We just lived through the hottest summer on record, according to NASA

Impact

We just lived through the hottest August on record, in the hottest summer on record, during the hottest 11 months on record, according to a report released Monday by NASA. 

NASA has been analyzing global temperatures going all the way back to 1880 — when global temperatures first began being comprehensively recorded — which means this is the hottest its been in at least 136 years.

Scientists at the agency's Goddard Institute for Space Studies explained in the report that while July is ordinarily the hottest month of the year, August tied it this year.

In addition to being tied for the hottest month on record, August was 1.76 degrees Fahrenheit warmer than the month's average temperature between 1951 and 1980, GISS' base period to which subsequent data is compared.

While the increases in temperature may seem incremental, the cumulative effect can be devastating. 

NASA GISS

"Monthly rankings, which vary by only a few hundredths of a degree, are inherently fragile," Gavin Schmidt, director of GISS, said in the report. "We stress that the long-term trends are the most important for understanding the ongoing changes that are affecting our planet."

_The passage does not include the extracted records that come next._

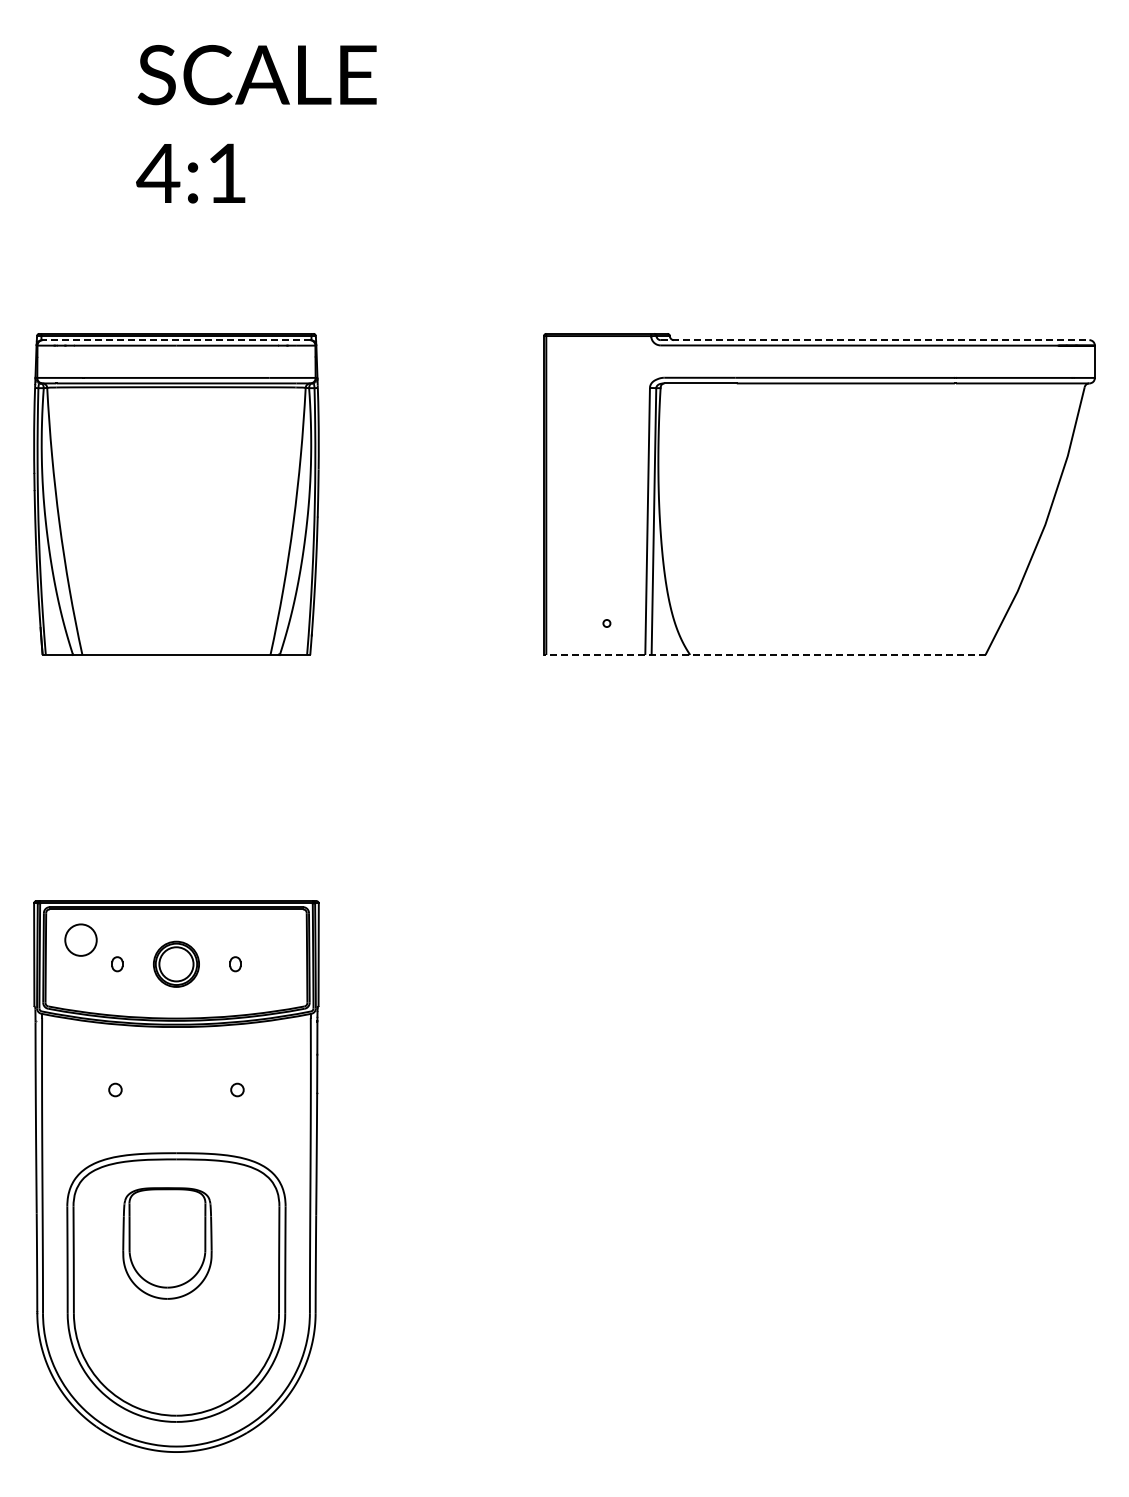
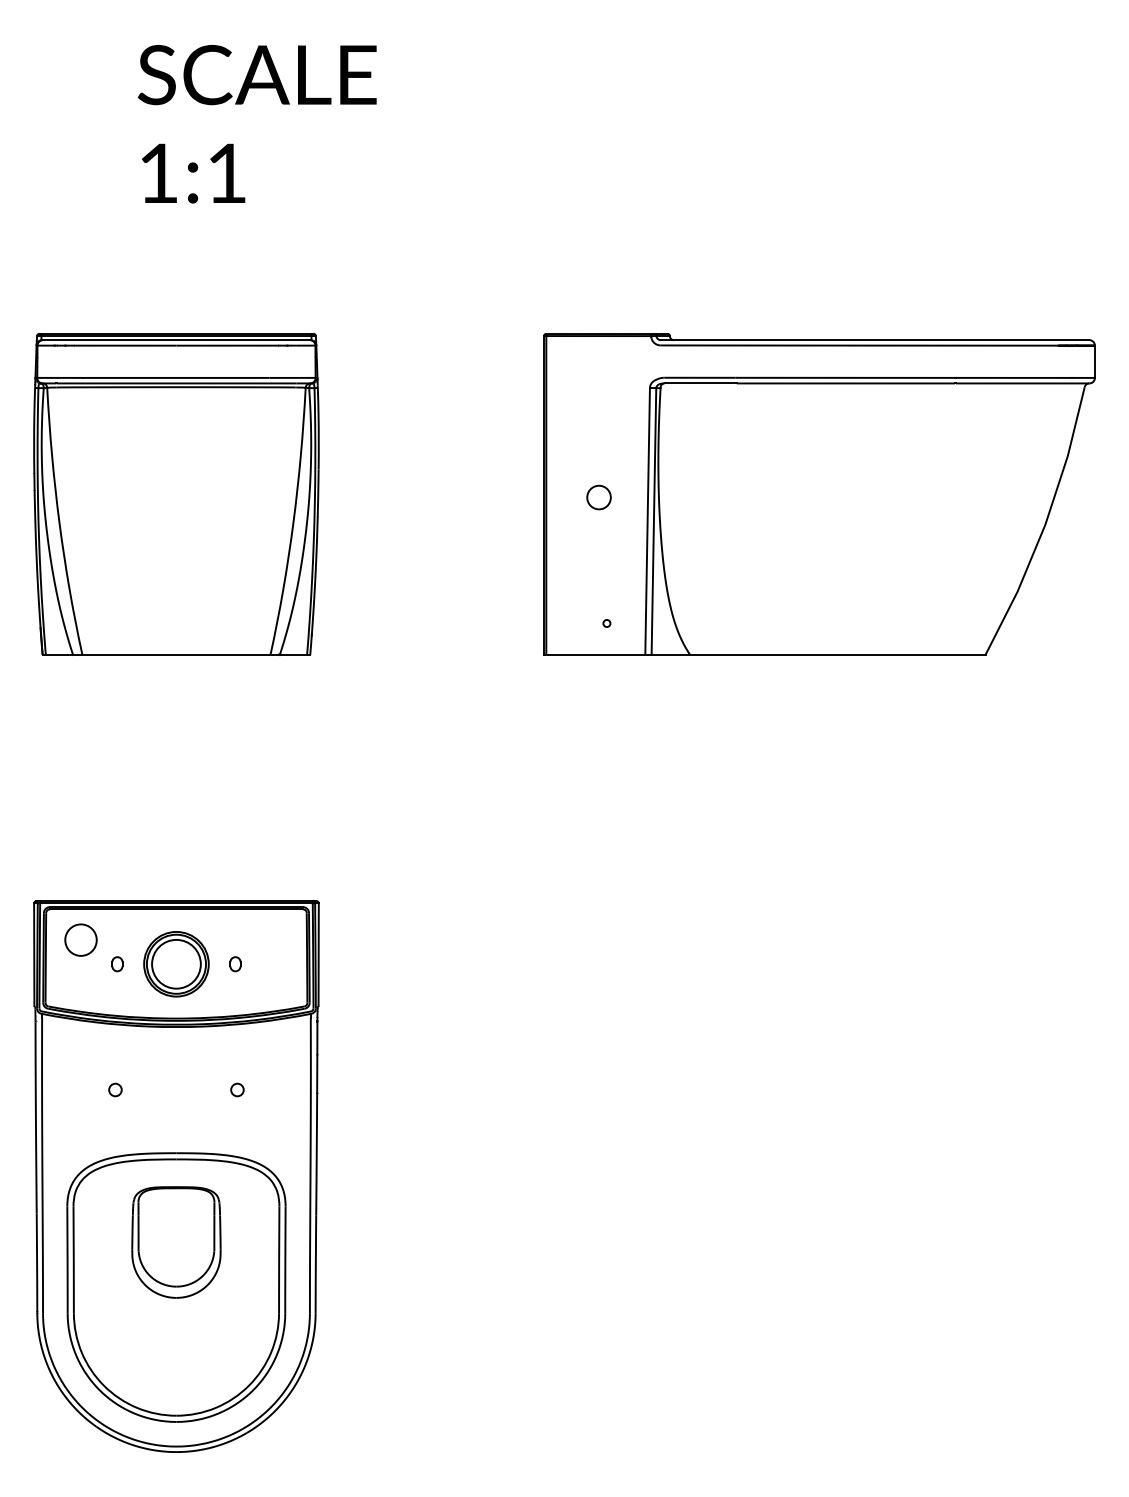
text at (158, 172): 4:1 -> 1:1
line at (175, 340): dashed -> solid
line at (875, 340): dashed -> solid
circle at (598, 497): none -> present
line at (764, 654): dashed -> solid
part at (176, 963) size: 47x48 px -> 67x67 px
part at (167, 1243) position: (167, 1243) -> (176, 1242)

For example, as global temperatures rise, temperatures in the Arctic are rising even faster. As the earth becomes warmer, ice in the Arctic melts. The ice, however, crucially reflects energy from the sun back into space, and when it melts, the water and rocks that take its place absorb more of the sun's energy — making temperatures even hotter in the region. 

In an interview with the New York Times published Thursday, President Barack Obama called the situation "terrifying."

"What makes climate change difficult is that it is not an instantaneous catastrophic event," Obama told the Times. "It's a slow-moving issue that, on a day-to-day basis, people don't experience and don't see."